A member: Like the health system.
Ms STALEY: Because what matters to Victorians is having a health system where people do not die when they do not need to. What matters is having ambulances that turn up. What matters in my part of the world and in the member for South-West Coast’s—she is sitting next to me—part of the world is having roads that are not so unsafe that people are damaging their cars. I have yet another one, who has emailed the Minister for Roads and Road Safety today, trying to get the Western Highway fixed again. Basic government services—health, ambulance, roads—that is what Victorians want. And they want their projects managed within a proper budgetary process that means that our debt is not more than that of New South Wales, Queensland and Tasmania combined.

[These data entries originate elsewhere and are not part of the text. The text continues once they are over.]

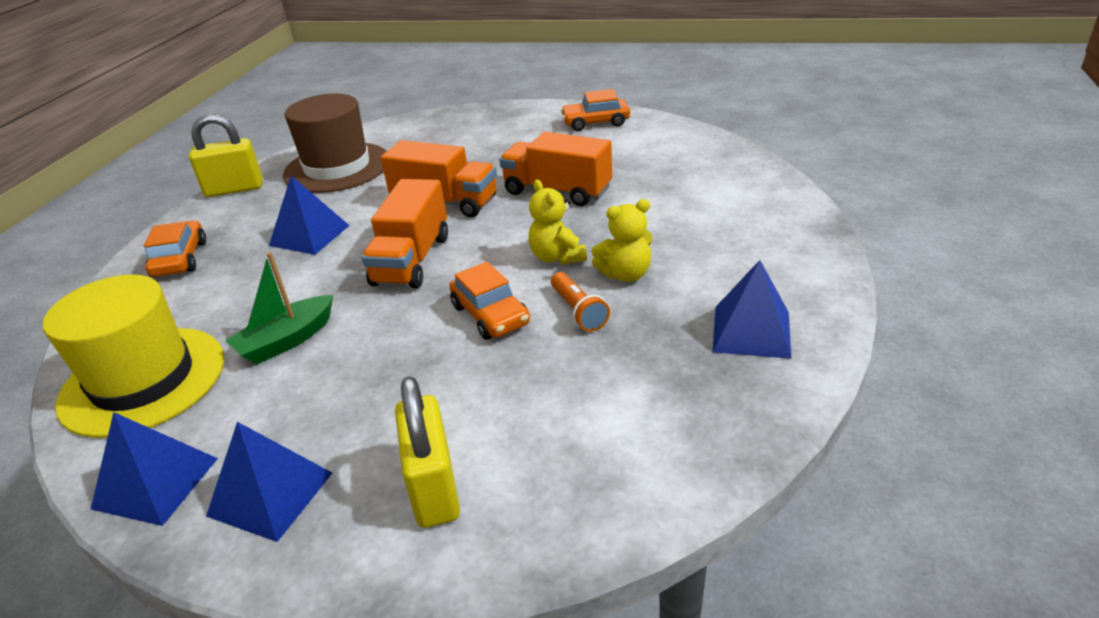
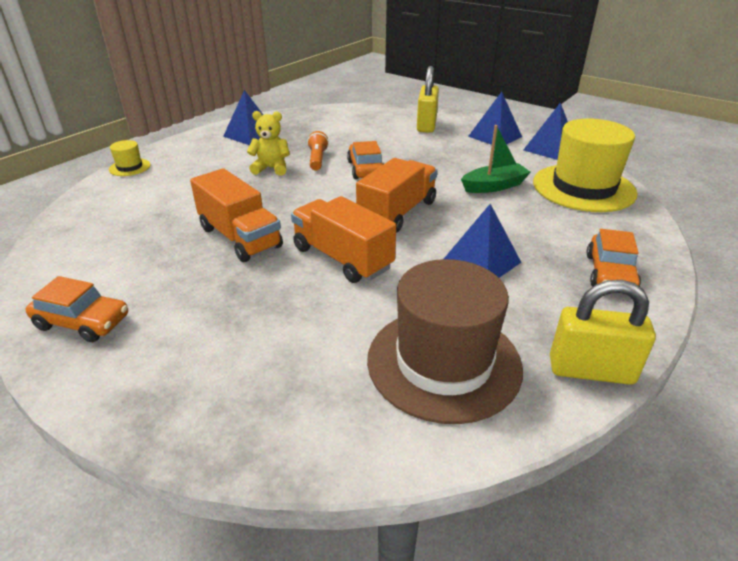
camera: 160 degrees left, 0 degrees up
yellow teddy bear [529,180,587,265] -> none
none -> yellow hat [109,140,151,176]

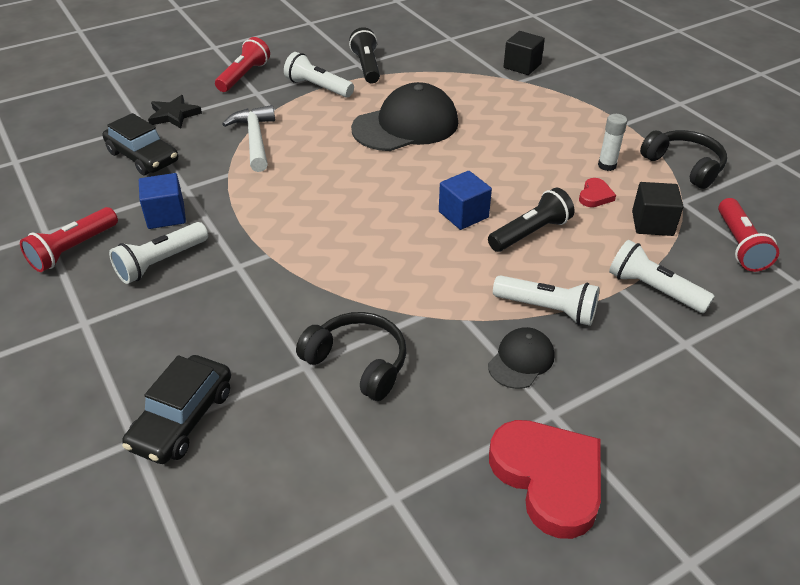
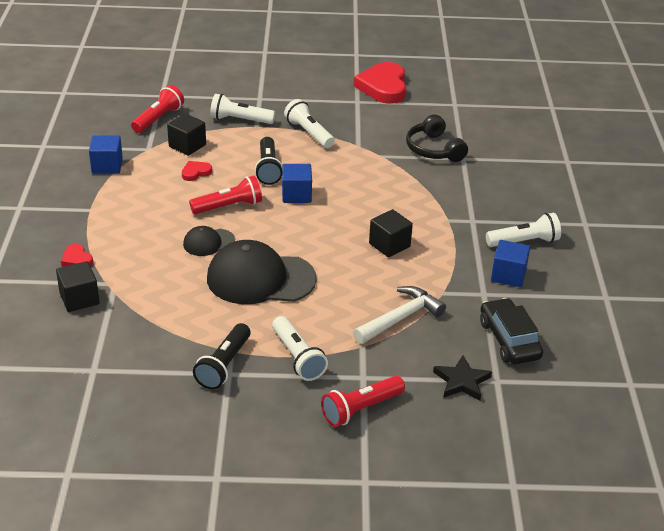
camera: 150 degrees left, 5 degrees down
red flashlight [20,207,118,272] -> red flashlight moved to [189,176,262,214]
black car [122,355,231,464] -> none
white hammer [222,105,275,172] -> white hammer turned 150 degrees counterclockwise [353,286,446,344]
black flashlight [488,188,574,252] -> black flashlight turned 90 degrees counterclockwise [255,137,282,185]
black cap [488,327,554,389] -> black cap moved to [183,226,235,256]
white glue stick [598,114,627,171] -> none
white flashlight [609,240,715,313] -> white flashlight turned 120 degrees clockwise [210,94,275,124]
black headphones [640,130,727,189] -> blue cube [89,135,123,174]
none -> red heart [61,244,93,266]
none -> black cube [369,209,413,258]

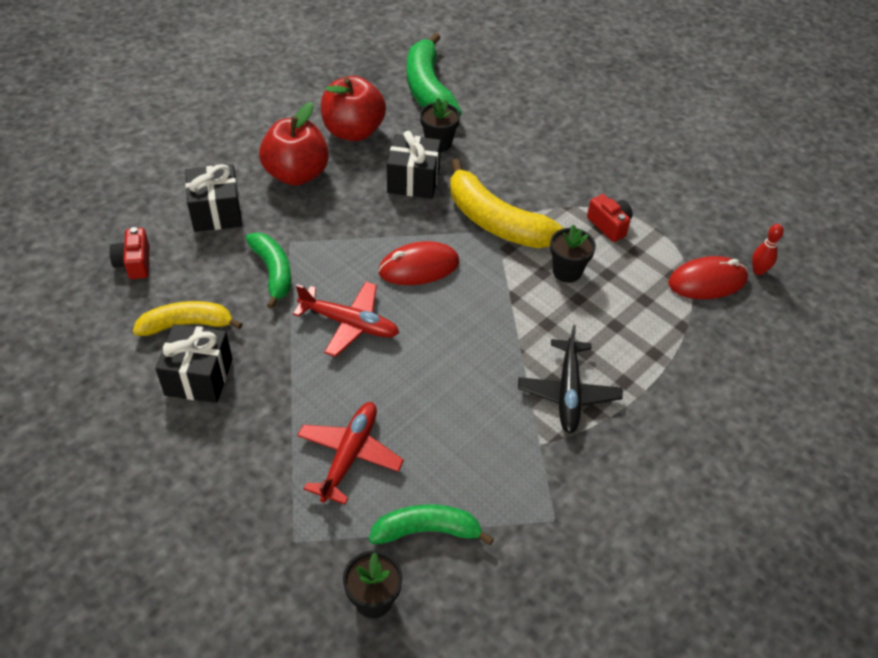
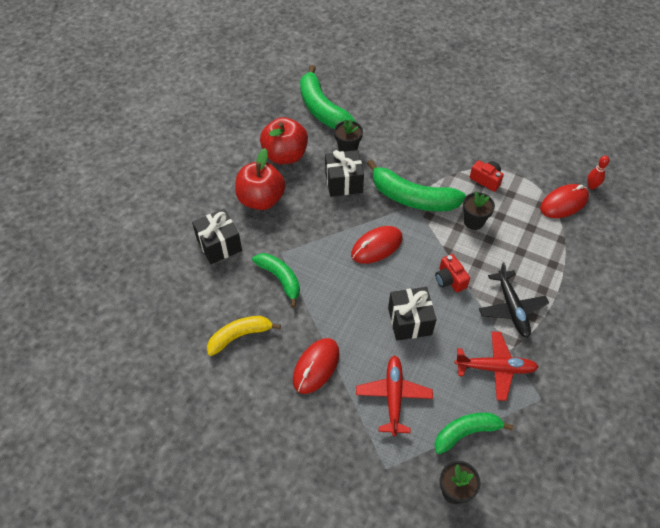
camera: 15 degrees left, 5 degrees up
red camera [109,227,150,279] -> red camera moved to [435,254,470,292]
black gift [155,324,233,403] -> black gift moved to [388,287,436,341]
red plane [293,282,399,357] -> red plane moved to [455,332,539,401]
yellow banana [450,159,564,248] -> green banana [367,159,466,211]
none -> red mouse [293,338,339,394]

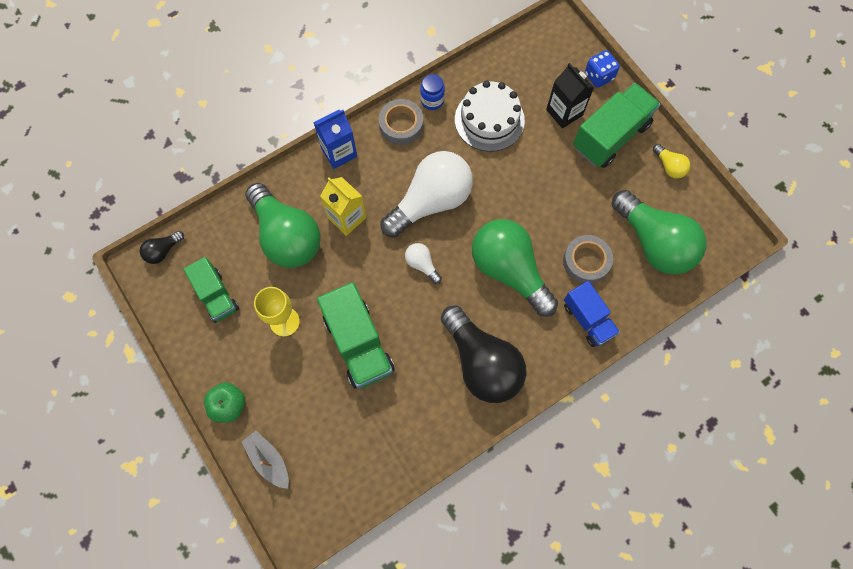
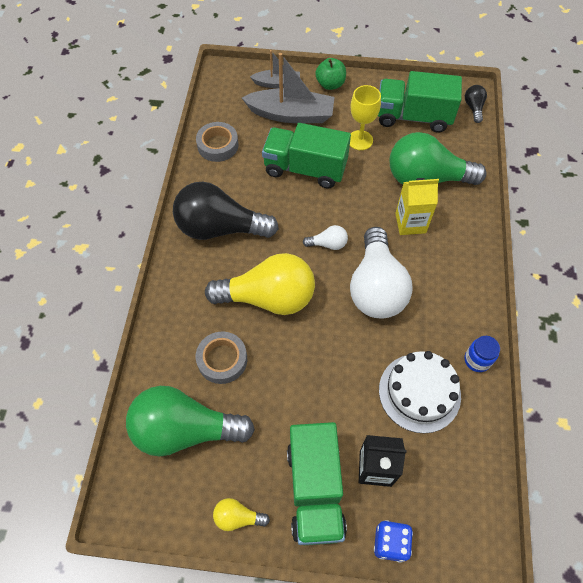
camera: 130 degrees right, 10 degrees down
green truck [184,257,239,323] -> green truck [378,71,462,133], size x1.56
blue carton [313,110,357,169] -> none
grey tape [379,99,423,145] -> grey tape moved to [196,122,238,162]
green light bulb [472,219,558,316] -> yellow light bulb [205,253,315,315]
blue truck [564,281,620,347] -> none
none -> grey boat [242,53,335,123]

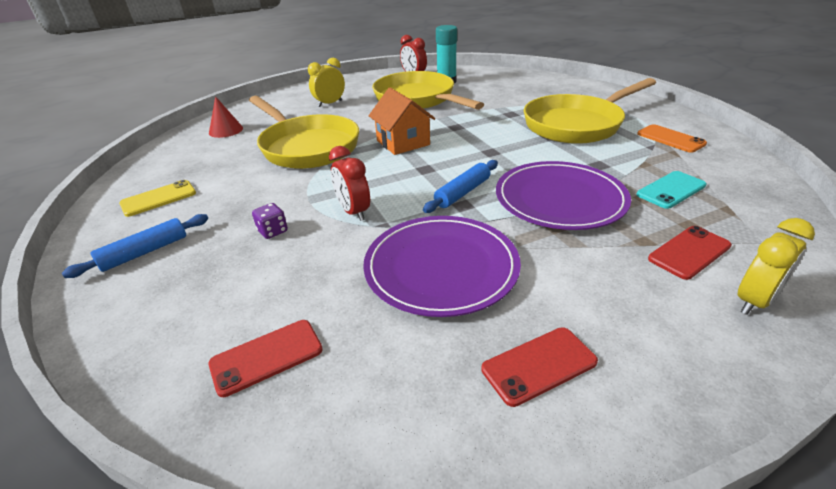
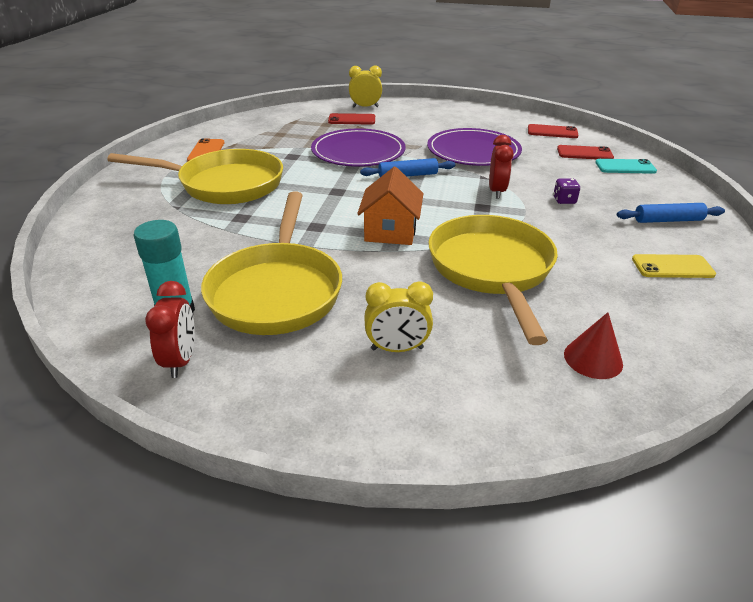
camera: 145 degrees left, 0 degrees up
red phone [481,327,598,407] -> red phone moved to [528,124,578,138]
turquoise phone [637,171,706,209] -> turquoise phone moved to [595,159,657,174]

How can that be? We certainly do not have the population of those three states combined. We certainly do not have the economic activity of those three states combined, yet we have debt of more than their debt combined. This government is wasting money at every point. We are not getting the services we need. We are not getting what Victorians have every right to expect, which is a world-class health system that comes to the aid of every Victorian who needs it. That is why we need a change of government in November.